KALT IST DER ABENDHAUCH

Gut möbliert

Morde unter Freunden

In der deutschen Geschichte des letzten Jahrhunderts fehlt es keineswegs an Tragödien. Trotzdem oder vielleicht gerade deshalb wirkt der deutsche Film im Umgang mit tragischen historischen Stoffen immer etwas ungeschickt. Werke wie Aimeé und Jaguar hinterlassen einen unangenehmen Nachgeschmack, weil die NS-Vergangenheit allzu nassforsch als Kulisse in Gebrauch genommen wird.

Mit Kalt ist der Abendhauch (nach dem Roman von Ingrid Noll) versucht sich Rainer Kaufmann im Genre des Historiendramas. Es geht um eine große, unerfüllte Liebe, die im Berlin der 30er Jahre ihren Anfang findet. Schon als junges Mädchen verliebt sich Charlotte (Fritzi Haberlandt) in den Filou Hugo (August Diehl). Der techtelt jedoch mit Charlottes älterer Schwester Ida, und als diese von ihm schwanger wird, zwingt der resolute Vater (Vadim Glowna) die beiden zur Hochzeit. Charlotte muss sich mit dem langweiligen Lehrer Bernhard (André Hennicke) zufrieden geben. Die Männer ziehen in den Krieg, die Karten werden neu gemischt. In den Nachkriegsjahren beginnen Hugo und Charlotte eine Affäre. Als Bernhard typhusverseucht aus der Gefangenschaft nach Hause kommt, stirbt er einen Stolpertod an der Tischkante und wird im Keller eingemauert. Trotzdem hat das Liebesglück keinen Bestand. Erst als Greise treffen sie sich wieder, um eine Leiche im Keller zu entsorgen und sich ein letztes Mal in die Arme zu schließen.
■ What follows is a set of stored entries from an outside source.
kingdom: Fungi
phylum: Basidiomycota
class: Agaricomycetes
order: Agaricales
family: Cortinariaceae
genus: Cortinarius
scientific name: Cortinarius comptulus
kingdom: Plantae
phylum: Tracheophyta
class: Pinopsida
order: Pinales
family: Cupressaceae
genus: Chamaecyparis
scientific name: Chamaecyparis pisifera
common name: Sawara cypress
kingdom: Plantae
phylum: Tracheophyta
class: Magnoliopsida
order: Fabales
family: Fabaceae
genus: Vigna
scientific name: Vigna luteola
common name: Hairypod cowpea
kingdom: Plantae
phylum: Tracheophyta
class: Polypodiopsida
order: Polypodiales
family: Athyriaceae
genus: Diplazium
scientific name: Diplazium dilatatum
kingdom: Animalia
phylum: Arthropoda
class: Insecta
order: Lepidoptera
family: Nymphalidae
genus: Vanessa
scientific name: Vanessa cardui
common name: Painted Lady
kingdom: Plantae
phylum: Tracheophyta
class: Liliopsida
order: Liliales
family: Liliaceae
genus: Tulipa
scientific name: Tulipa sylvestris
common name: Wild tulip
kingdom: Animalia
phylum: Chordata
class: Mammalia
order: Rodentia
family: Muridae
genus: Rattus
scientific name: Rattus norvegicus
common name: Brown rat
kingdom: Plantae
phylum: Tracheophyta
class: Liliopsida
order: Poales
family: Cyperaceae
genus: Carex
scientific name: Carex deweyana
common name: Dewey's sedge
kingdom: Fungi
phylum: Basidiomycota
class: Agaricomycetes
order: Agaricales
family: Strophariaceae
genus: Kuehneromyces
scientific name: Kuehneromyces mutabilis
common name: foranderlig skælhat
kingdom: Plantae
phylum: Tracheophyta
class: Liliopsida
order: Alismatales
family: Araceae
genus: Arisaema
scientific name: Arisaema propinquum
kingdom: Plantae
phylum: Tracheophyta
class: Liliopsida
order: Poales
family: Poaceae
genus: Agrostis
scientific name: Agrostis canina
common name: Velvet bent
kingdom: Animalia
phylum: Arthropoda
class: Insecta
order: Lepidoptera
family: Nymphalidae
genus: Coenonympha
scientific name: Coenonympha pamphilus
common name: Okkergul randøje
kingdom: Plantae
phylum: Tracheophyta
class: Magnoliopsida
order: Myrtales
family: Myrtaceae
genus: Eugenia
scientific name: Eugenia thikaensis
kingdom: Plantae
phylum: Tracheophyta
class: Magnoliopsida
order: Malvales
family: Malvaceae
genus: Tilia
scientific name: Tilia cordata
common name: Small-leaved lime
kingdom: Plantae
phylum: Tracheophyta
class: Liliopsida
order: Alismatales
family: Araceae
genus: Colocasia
Mit konventionellem Off-Kommentar und schlichter Rückblendendramaturgie erzählt Kaufmann seine Jahrhundertchronik. Auf der Vergangenheitsebene wird großes Gefühlskino herbeibeschworen, während die Wiederbegegnung der verliebten Tattergreise komödiantischen Charakter hat. Heinz Bennent und Gisela Trowe geben als seniles Liebespaar eine hinreißende Vorstellung. Als Historiendrama will Kalt ist der Abendhauch jedoch nicht recht funktionieren. Die verschieden Epochen werden ordentlich möbliert, aber die sterilen Kulissen vermitteln kein Gefühl für die jeweilige Zeit. Selbst die Trümmerjahre in Berlin sind hier eine blitzsaubere Veranstaltung. Kaufmann führt seine Liebesgeschichte routiniert, aber uninspiriert durch die Jahrzehnte, schwelgt nicht, sondern hakt die Stationen ab. Seine Figuren sprechen zwar von großen Gefühlen, und auch die Musiker im Off geben sich Mühe, aber irgendwie bleibt die Angelegenheit dann doch wieder zwischen Derrick und Vom Winde verweht auf halber Strecke liegen.

Martin Schwickert

D 2000 R: Rainer Kaufmann B: Kathrin Richter & Ralf Hertwig K: Klaus Eichhammer. D: Heinz Bennent, Gisela Trowe, August Diehl, Fritzi Haberlandt, 124 Min.